** Text **

** START **

It is 60 years since the Calthorpe Estate engaged architect John Madin to create a vision for bomb-damaged Edgbaston, the traditionally affluent neighbourhood just a mile from Birmingham city centre.
It was a project Madin wanted to design with care in a bid to preserve a beautiful mature landscape in an area dating back to the Domesday Book.
The solution was a mixture of high and low rise flats and houses laid out in a way that harmonised with the existing contours of that landscape.
Since then, nature has blended the whole into a legacy of fine residential spaces.
Moseley-born Madin was possibly the single biggest influence on architecture in Birmingham in the 20th century, with works like the old Central Library and Pebble Mill drastically changing parts of the city.
But he played a more subtle role in the redevelopment of Birmingham's finest suburb which had been the preserve of many large Victorian mansions set in splendid gardens.
Madin was asked to draw up a masterplan for the redevelopment of the Calthorpe Estate in 1957 and became the scheme's chief architect.
And it was the gardens of the estate's large homes that would form the context for denser, more affordable living in Edgbaston.
Our tour starts with Highpoint, a development of low-rise flats and a single tower block between tree-lined Richmond Hill Road and Harborne Road.
Beautifully laid out amid trees and rolling lawns, the whole estate still sits well in its landscape, enhancing the buildings.
Every turn gives a new vista with distant views through buildings framing tiny cameos of original planters, pathways and tranquil space.
The whole estate is well looked after thanks to the enthusiasm of the residents' group who clearly care for their environment. Little has changed from Madin's original design.
Most of the steel-framed windows have given way to double glazing but it has been carefully done and in keeping with the architecture.
Details of door furniture, internal staircases and original planters remain as first designed. We don't often discuss garages but here they deserve a mention.
Sited in the landscape partially below eye line, they are actually two storeys and arranged so that each block overhangs and shelters the ones below.
They still serve their purpose well, detracting in no way from the overall feel of the area.
You would be hard-pressed to notice another Madin Edgbaston development if you did not know it was there, so well is it set into its landscape.
On the corner of Arthur and Carpenter Roads is Warwick Crest, a single 17-storey tower block, simply designed in brick, concrete and glass stands.
A huge tower might be the last thing one would expect to find in a leafy suburb - but here the use of the landscape, the preservation of mature trees and the careful placing of the buildings make a calm and beautifully-proportioned whole.
Even the garages are concealed in a dip amid trees and planting.
The commissioning of a plaque in the main foyer denoting the history of the development is again testament to a certain pride in the building.

** END **

Stored items:
** START **

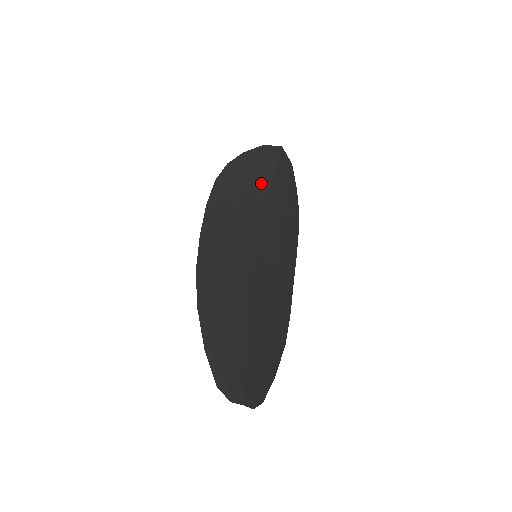
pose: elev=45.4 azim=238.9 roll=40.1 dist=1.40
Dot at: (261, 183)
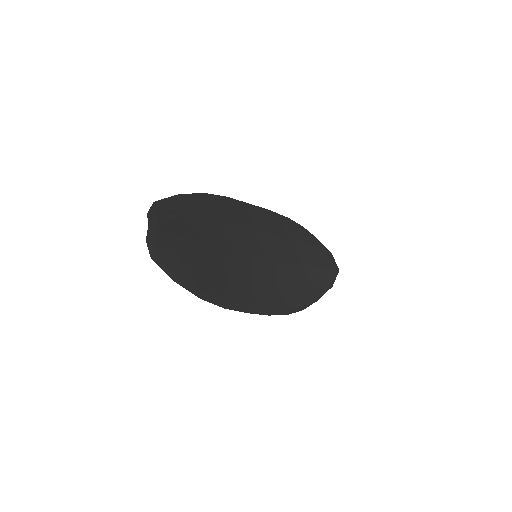
Dot at: (306, 256)
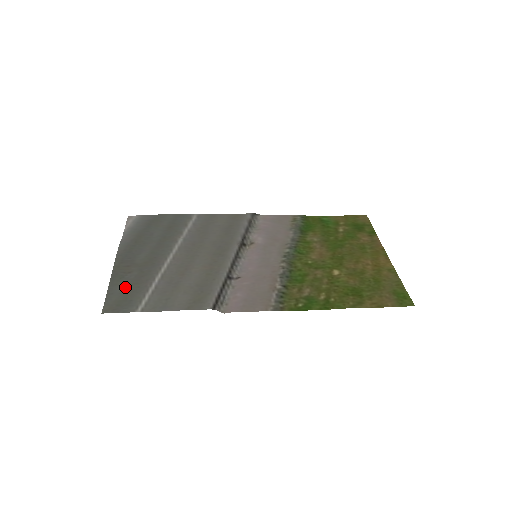
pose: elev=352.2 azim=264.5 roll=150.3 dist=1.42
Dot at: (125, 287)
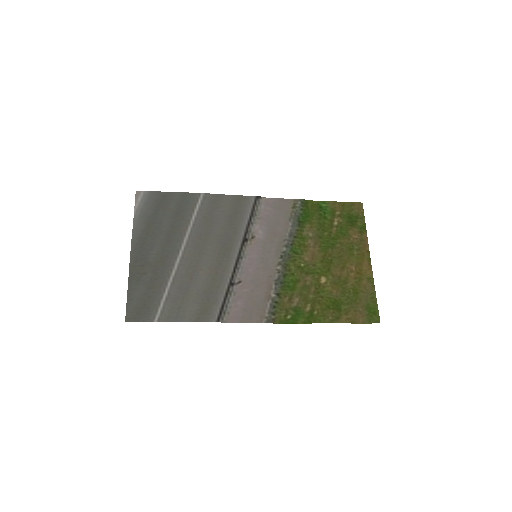
Dot at: (142, 292)
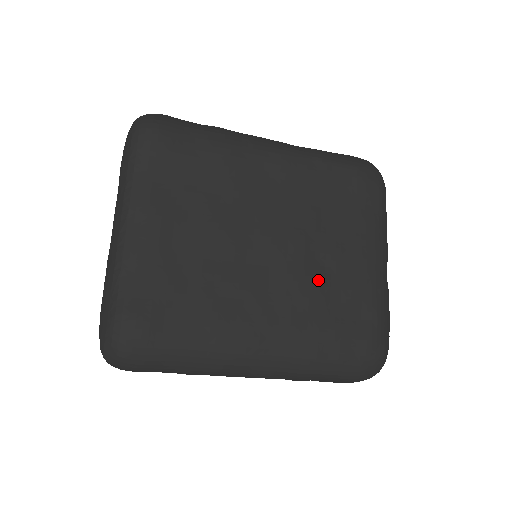
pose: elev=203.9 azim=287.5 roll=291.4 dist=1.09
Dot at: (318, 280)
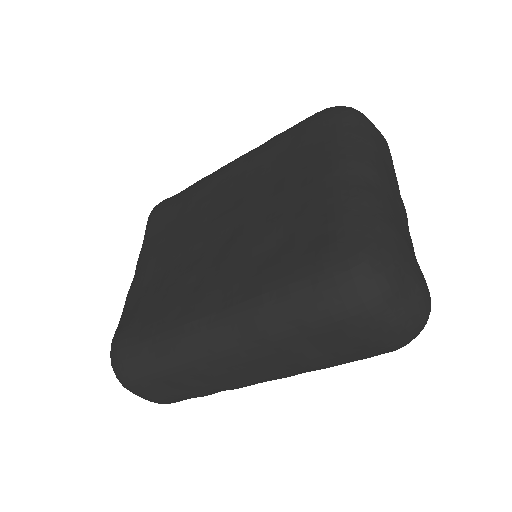
Dot at: (262, 228)
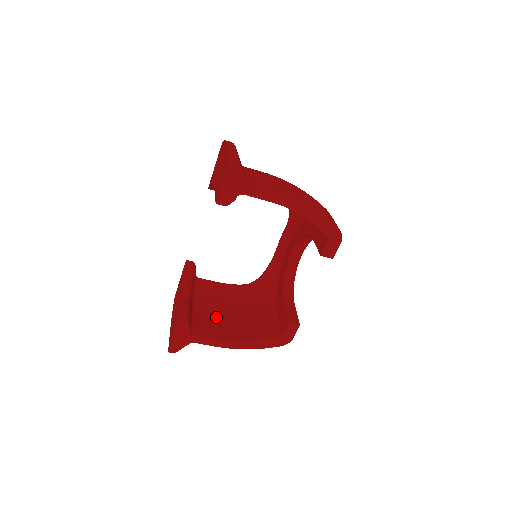
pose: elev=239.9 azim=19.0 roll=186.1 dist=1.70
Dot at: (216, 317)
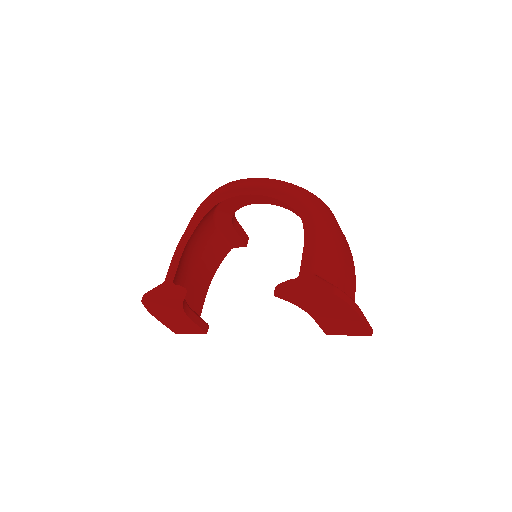
Dot at: (191, 283)
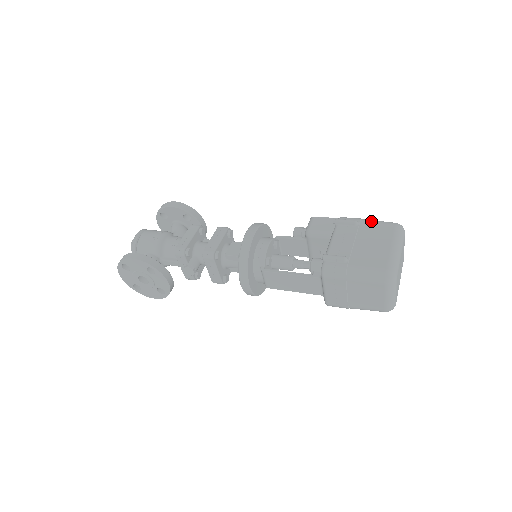
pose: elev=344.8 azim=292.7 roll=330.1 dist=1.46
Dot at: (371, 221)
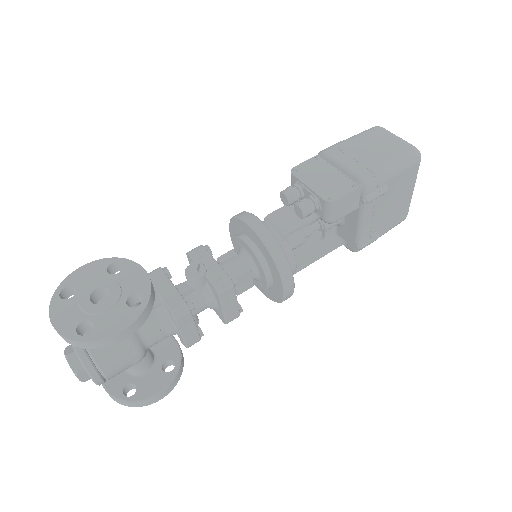
Dot at: (398, 174)
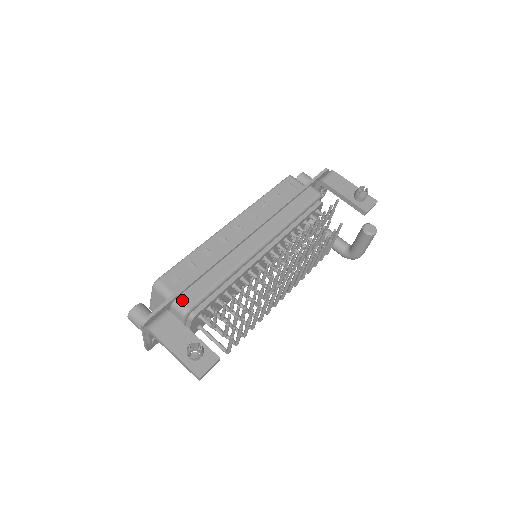
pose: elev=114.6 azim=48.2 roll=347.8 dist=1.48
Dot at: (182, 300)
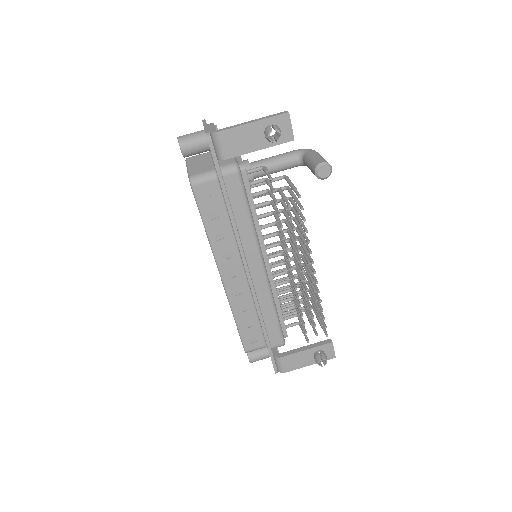
Dot at: (275, 345)
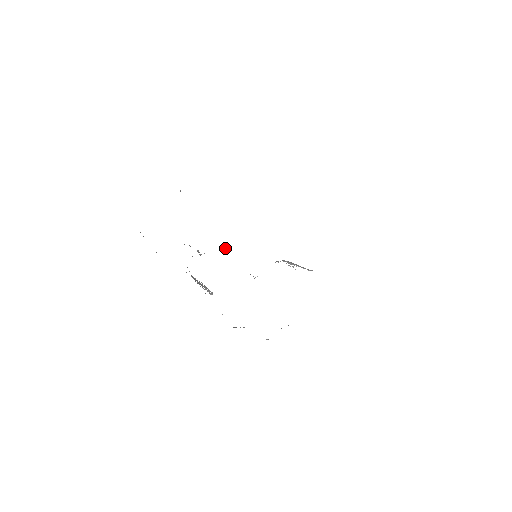
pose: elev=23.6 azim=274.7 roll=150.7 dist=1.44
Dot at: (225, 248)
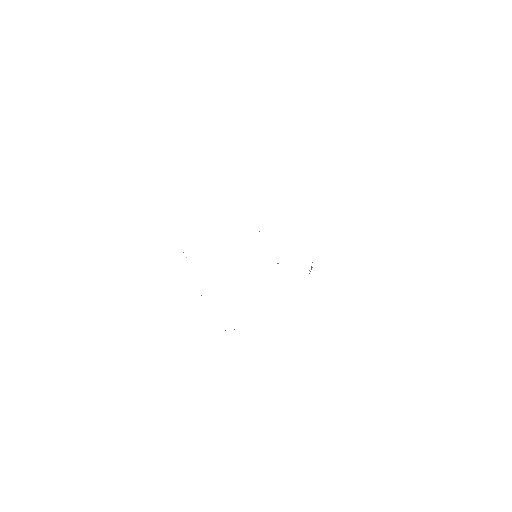
Dot at: occluded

** END **

** Required work **
In the Edgbaston text, in what year was Madin asked to draw up a masterplan for redeveloping the Calthorpe Estate? Rely only on the Edgbaston text to answer; the lines play no part.

** Expected answer **
1957